Start of INFORMATION SUPPLIED

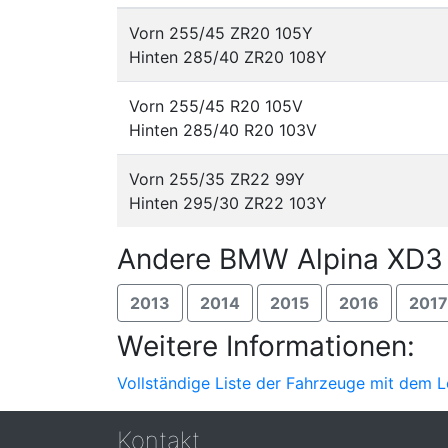
Vorn 255/45 ZR20 105Y
Hinten 285/40 ZR20 108Y
Vorn 255/45 R20 105V
Hinten 285/40 R20 103V
Vorn 255/35 ZR22 99Y
Hinten 295/30 ZR22 103Y
Andere BMW Alpina XD3 
2013
2014
2015
2016
2017
Weitere Informationen:
Vollständige Liste der Fahrzeuge mit dem 
Kontakt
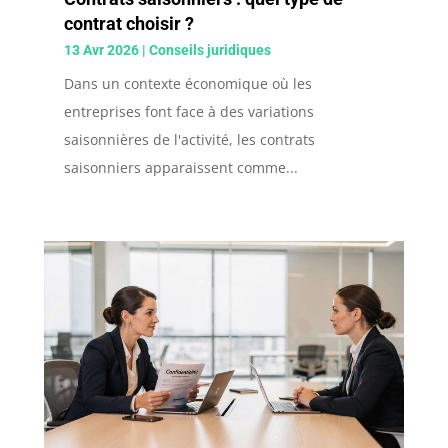
contrat choisir ?
13 Avr 2026
|
Conseils juridiques
Dans un contexte économique où les
entreprises font face à des variations
saisonnières de l'activité, les contrats
saisonniers apparaissent comme...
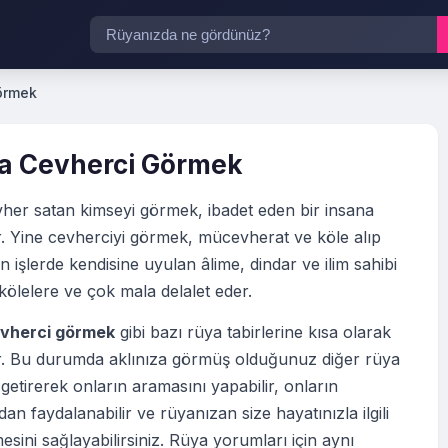
örmek
a Cevherci Görmek
her satan kimseyi görmek, ibadet eden bir insana
r. Yine cevherciyi görmek, mücevherat ve köle alıp
in işlerde kendisine uyulan âlime, dindar ve ilim sahibi
 kölelere ve çok mala delalet eder.
vherci görmek
gibi bazı rüya tabirlerine kısa olarak
tir. Bu durumda aklınıza görmüş olduğunuz diğer rüya
 getirerek onların aramasını yapabilir, onların
an faydalanabilir ve rüyanızan size hayatınızla ilgili
esini sağlayabilirsiniz. Rüya yorumları için aynı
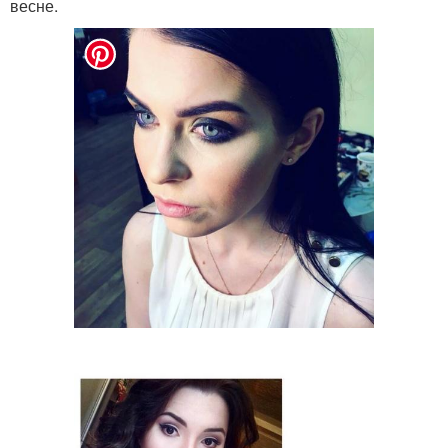
весне.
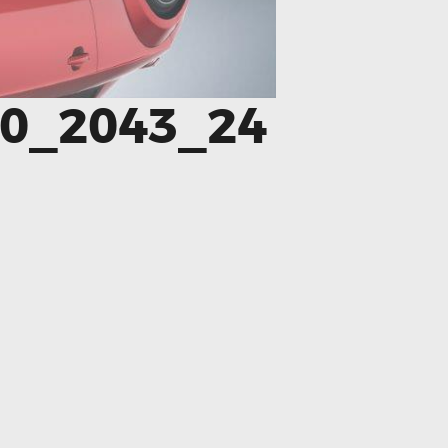
0_2043_24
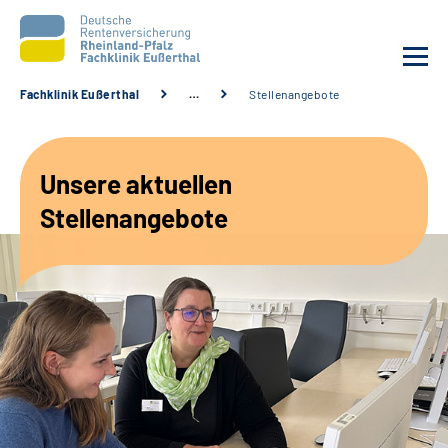
Fachklinik Eußerthal
…
Stellenangebote
Unsere Klinik
Unsere aktuellen
Unsere Angebote
Stellenangebote
Ihre Rehabilitation
Karriere
Beratungsstellen &
Zuweisende
Suche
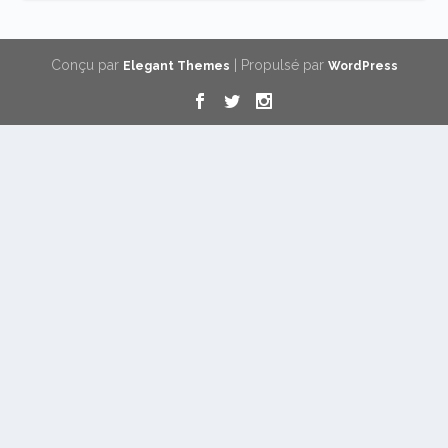
Conçu par
| Propulsé par
Elegant Themes
WordPress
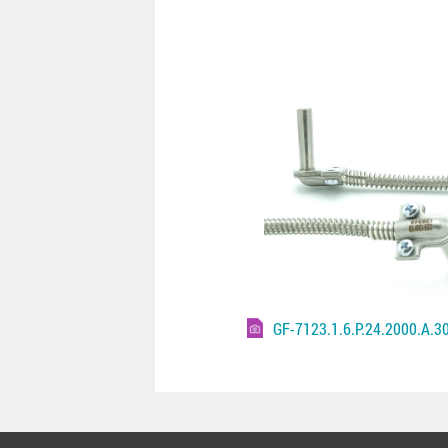
GF-7123.1.6.P.24.2000.A.3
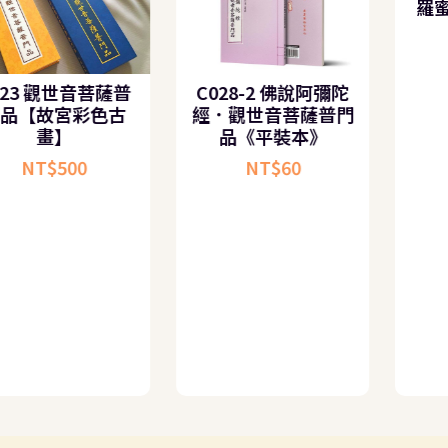
C023 觀世音菩薩普
C028-2 佛說阿彌陀
門品【故宮彩色古
經．觀世音菩薩普門
畫】
品《平裝本》
NT$
500
NT$
60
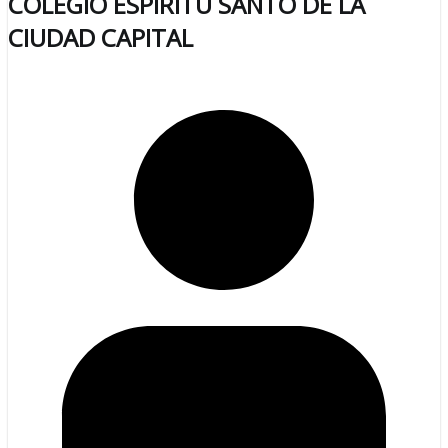
COLEGIO ESPIRITU SANTO DE LA
CIUDAD CAPITAL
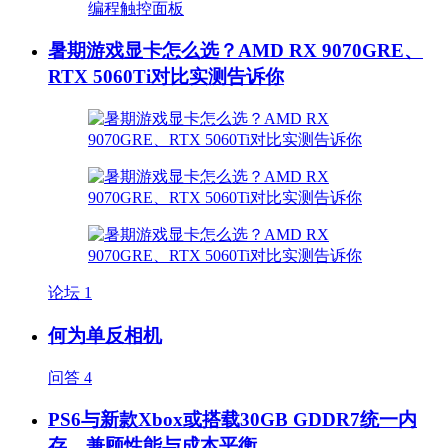
暑期游戏显卡怎么选？AMD RX 9070GRE、
RTX 5060Ti对比实测告诉你
论坛
1
何为单反相机
问答
4
PS6与新款Xbox或搭载30GB GDDR7统一内
存，兼顾性能与成本平衡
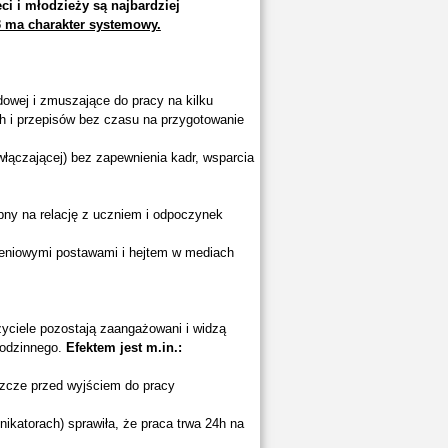
 i młodzieży są najbardziej
3 ma charakter systemowy.
owej i zmuszające do pracy na kilku
h i przepisów bez czasu na przygotowanie
włączającej) bez zapewnienia kadr, wsparcia
ebny na relację z uczniem i odpoczynek
czeniowymi postawami i hejtem w mediach
yciele pozostają zaangażowani i widzą
rodzinnego.
Efektem jest m.in.:
szcze przed wyjściem do pracy
nikatorach) sprawiła, że praca trwa 24h na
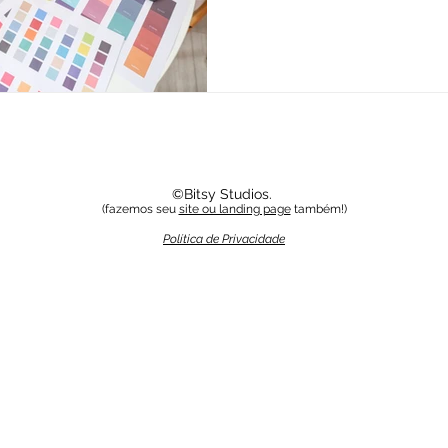
©Bitsy Studios.
(fazemos seu
site ou landing page
também!)
Política de Privacidade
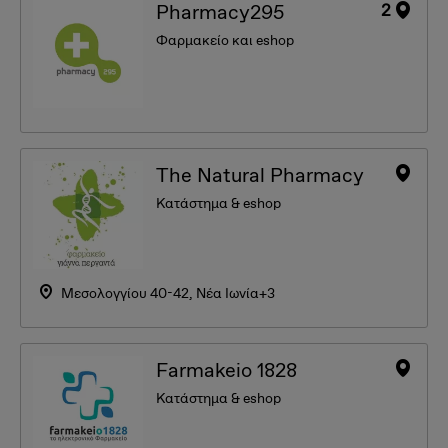
2
Pharmacy295
Φαρμακείο και eshop
The Natural Pharmacy
Κατάστημα & eshop
Μεσολογγίου 40-42, Νέα Ιωνία+3
Farmakeio 1828
Κατάστημα & eshop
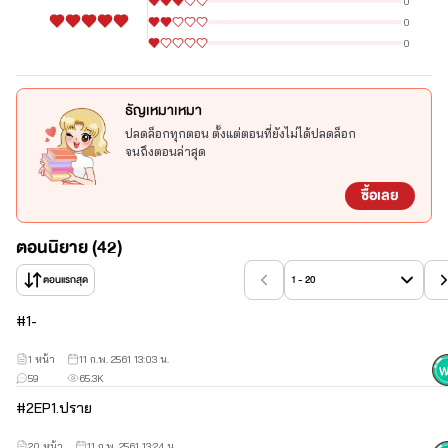
0
นักธุรกิจหนุ่มเจ้าบริษัทส่งออกอุปกรณ์ไฟฟ้าชื่อดัง เป็นผู้ชายที่รัก
0
งานเป็นชีวิตจิตใจ แต่งงานมีภรรยาแล้ว ชีวิต35ปีที่เกิดมาสงกรานต์ไม่
0
เคยคิดเลยว่าชีวิตที่สูงส่งจะต้องมาพัวพันกับเด็กขายตัวข้างถนน
แบบ'ปราย'
ธัญเหมาเหมา
ปราย
ปลดล็อกทุกตอน ตั้งแต่ตอนที่ยังไม่ได้ปลดล็อก
เด็กหนุ่มอายุ 20 นิสัยกวนๆมึนๆ ทำงานอยู่ในซ่องขายตัว เด็กหนุ่ม
จนถึงตอนล่าสุด
ที่หาเงินโดยใช้ร่างกายเข้าแลก วันนึงดวงเกิดซวย ปรายถูกเจ๊ฝน แม่เร้า
ที่ซ่องหลอกให้ไปขายตัวให้ผู้ชายคนนึง ปรายขายตัวให้ผู้หญิงไม่ใช่
ซื้อเลย
ผู้ชาย แต่งานนี้เมื่อเนื้อเข้าปากเสือแล้ว คงยากที่เสือมันจะคาย
ตอนนิยาย (42)
แพรพรรณ
ตอนแรกสุด
1 - 20
ภรรยาของสงกรานต์ อายุ41ปี เป็นนักธุรกิจเหมือนสงกรานต์ เธอรัก
สามี แต่สามีไม่เคยรักเธอเลย เธอเลยต้องออกมาหาความสุขนอกบ้าน 
#
1
-
คนที่เธอเลือกซื้อก็คือ'ปราย'
คู่รอง
1 หน้า
11 ก.พ. 2561 13:03 น.
59
65.3K
กรีน
#
2
EP1.ปราย
: สาวประเภทสองหน้าสวย อกใหญ่ ผมยาว เห็นสวยแบบนี้ 'รุก' ออ
20 หน้า
11 ก.พ. 2561 13:24 น.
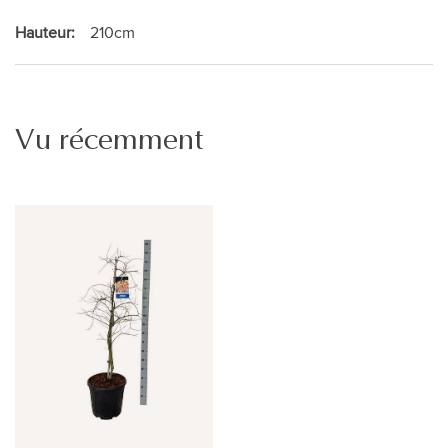
Hauteur:
210cm
Vu récemment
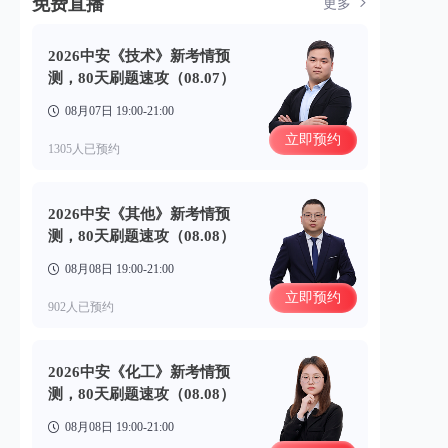
免费直播
更多
2026中安《技术》新考情预
测，80天刷题速攻（08.07）
08月07日 19:00-21:00
立即预约
1305人已预约
2026中安《其他》新考情预
测，80天刷题速攻（08.08）
08月08日 19:00-21:00
立即预约
902人已预约
2026中安《化工》新考情预
测，80天刷题速攻（08.08）
08月08日 19:00-21:00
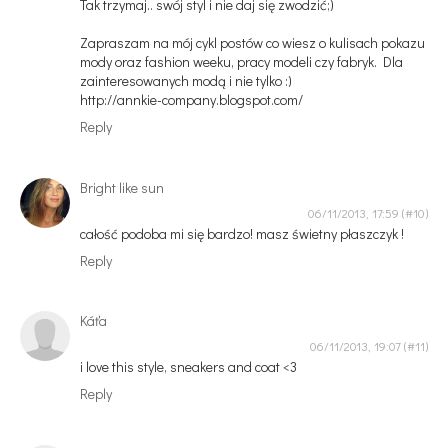
Tak trzymaj.. swój styl i nie daj się zwodzić;)
Zapraszam na mój cykl postów co wiesz o kulisach pokazu
mody oraz fashion weeku, pracy modeli czy fabryk. Dla
zainteresowanych modą i nie tylko :)
http://annkie-company.blogspot.com/
Reply
Bright like sun
06/11/2013, 17:59
całość podoba mi się bardzo! masz świetny płaszczyk !
Reply
Káťa
06/11/2013, 19:07
i love this style, sneakers and coat <3
Reply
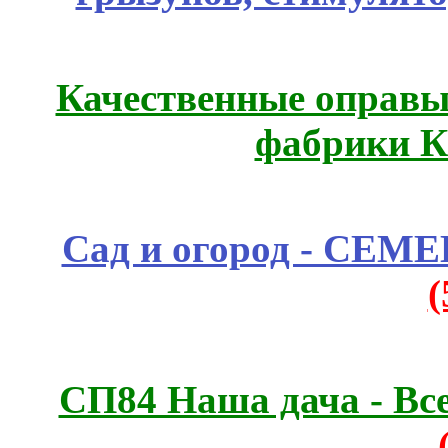
Качественные оправы 
фабрики К
Сад и огород - СЕМ
СП84 Наша дача - Все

End of INFORMATION SUPPLIED

**DIRECTIONS:**
Rewrite the text of all the records with "Stellenangebote" changed to "Jobs" wherever it appears, keeping everything else the same. Leave the pictures out of your answer.

**RESPONSE FOR THIS EXERCISE:**
Vorn 255/45 ZR20 105Y
Hinten 285/40 ZR20 108Y
Vorn 255/45 R20 105V
Hinten 285/40 R20 103V
Vorn 255/35 ZR22 99Y
Hinten 295/30 ZR22 103Y
Andere BMW Alpina XD3 
2013
2014
2015
2016
2017
Weitere Informationen:
Vollständige Liste der Fahrzeuge mit dem 
Kontakt
contrat choisir ?
13 Avr 2026
|
Conseils juridiques
Dans un contexte économique où les
entreprises font face à des variations
saisonnières de l'activité, les contrats
saisonniers apparaissent comme...
örmek
a Cevherci Görmek
her satan kimseyi görmek, ibadet eden bir insana
r. Yine cevherciyi görmek, mücevherat ve köle alıp
in işlerde kendisine uyulan âlime, dindar ve ilim sahibi
 kölelere ve çok mala delalet eder.
vherci görmek
gibi bazı rüya tabirlerine kısa olarak
tir. Bu durumda aklınıza görmüş olduğunuz diğer rüya
 getirerek onların aramasını yapabilir, onların
an faydalanabilir ve rüyanızan size hayatınızla ilgili
esini sağlayabilirsiniz. Rüya yorumları için aynı
весне.
0_2043_24
Fachklinik Eußerthal
…
Jobs
Unsere Klinik
Unsere aktuellen
Unsere Angebote
Jobs
Ihre Rehabilitation
Karriere
Beratungsstellen &
Zuweisende
Suche
Conçu par
| Propulsé par
Elegant Themes
WordPress
GF-7123.1.6.P.24.2000.A.3
C023 觀世音菩薩普
C028-2 佛說阿彌陀
門品【故宮彩色古
經．觀世音菩薩普門
畫】
品《平裝本》
NT$
500
NT$
60
COLEGIO ESPIRITU SANTO DE LA
CIUDAD CAPITAL
暑期游戏显卡怎么选？AMD RX 9070GRE、
RTX 5060Ti对比实测告诉你
论坛
1
何为单反相机
问答
4
PS6与新款Xbox或搭载30GB GDDR7统一内
存，兼顾性能与成本平衡
 i młodzieży są najbardziej
3 ma charakter systemowy.
owej i zmuszające do pracy na kilku
h i przepisów bez czasu na przygotowanie
włączającej) bez zapewnienia kadr, wsparcia
ebny na relację z uczniem i odpoczynek
czeniowymi postawami i hejtem w mediach
yciele pozostają zaangażowani i widzą
rodzinnego.
Efektem jest m.in.:
szcze przed wyjściem do pracy
nikatorach) sprawiła, że praca trwa 24h na
©Bitsy Studios.
(fazemos seu
site ou landing page
também!)
Política de Privacidade
2
Pharmacy295
Φαρμακείο και eshop
The Natural Pharmacy
Κατάστημα & eshop
Μεσολογγίου 40-42, Νέα Ιωνία+3
Farmakeio 1828
Κατάστημα & eshop
0
นักธุรกิจหนุ่มเจ้าบริษัทส่งออกอุปกรณ์ไฟฟ้าชื่อดัง เป็นผู้ชายที่รัก
0
งานเป็นชีวิตจิตใจ แต่งงานมีภรรยาแล้ว ชีวิต35ปีที่เกิดมาสงกรานต์ไม่
0
เคยคิดเลยว่าชีวิตที่สูงส่งจะต้องมาพัวพันกับเด็กขายตัวข้างถนน
แบบ'ปราย'
ธัญเหมาเหมา
ปราย
ปลดล็อกทุกตอน ตั้งแต่ตอนที่ยังไม่ได้ปลดล็อก
เด็กหนุ่มอายุ 20 นิสัยกวนๆมึนๆ ทำงานอยู่ในซ่องขายตัว เด็กหนุ่ม
จนถึงตอนล่าสุด
ที่หาเงินโดยใช้ร่างกายเข้าแลก วันนึงดวงเกิดซวย ปรายถูกเจ๊ฝน แม่เร้า
ที่ซ่องหลอกให้ไปขายตัวให้ผู้ชายคนนึง ปรายขายตัวให้ผู้หญิงไม่ใช่
ซื้อเลย
ผู้ชาย แต่งานนี้เมื่อเนื้อเข้าปากเสือแล้ว คงยากที่เสือมันจะคาย
ตอนนิยาย (42)
แพรพรรณ
ตอนแรกสุด
1 - 20
ภรรยาของสงกรานต์ อายุ41ปี เป็นนักธุรกิจเหมือนสงกรานต์ เธอรัก
สามี แต่สามีไม่เคยรักเธอเลย เธอเลยต้องออกมาหาความสุขนอกบ้าน 
#
1
-
คนที่เธอเลือกซื้อก็คือ'ปราย'
คู่รอง
1 หน้า
11 ก.พ. 2561 13:03 น.
59
65.3K
กรีน
#
2
EP1.ปราย
: สาวประเภทสองหน้าสวย อกใหญ่ ผมยาว เห็นสวยแบบนี้ 'รุก' ออ
20 หน้า
11 ก.พ. 2561 13:24 น.
Hauteur:
210cm
Vu récemment
免费直播
更多
2026中安《技术》新考情预
测，80天刷题速攻（08.07）
08月07日 19:00-21:00
立即预约
1305人已预约
2026中安《其他》新考情预
测，80天刷题速攻（08.08）
08月08日 19:00-21:00
立即预约
902人已预约
2026中安《化工》新考情预
测，80天刷题速攻（08.08）
08月08日 19:00-21:00
Tak trzymaj.. swój styl i nie daj się zwodzić;)
Zapraszam na mój cykl postów co wiesz o kulisach pokazu
mody oraz fashion weeku, pracy modeli czy fabryk. Dla
zainteresowanych modą i nie tylko :)
http://annkie-company.blogspot.com/
Reply
Bright like sun
06/11/2013, 17:59
całość podoba mi się bardzo! masz świetny płaszczyk !
Reply
Káťa
06/11/2013, 19:07
i love this style, sneakers and coat <3
Reply
Качественные оправы 
фабрики К
Сад и огород - СЕМ
СП84 Наша дача - Все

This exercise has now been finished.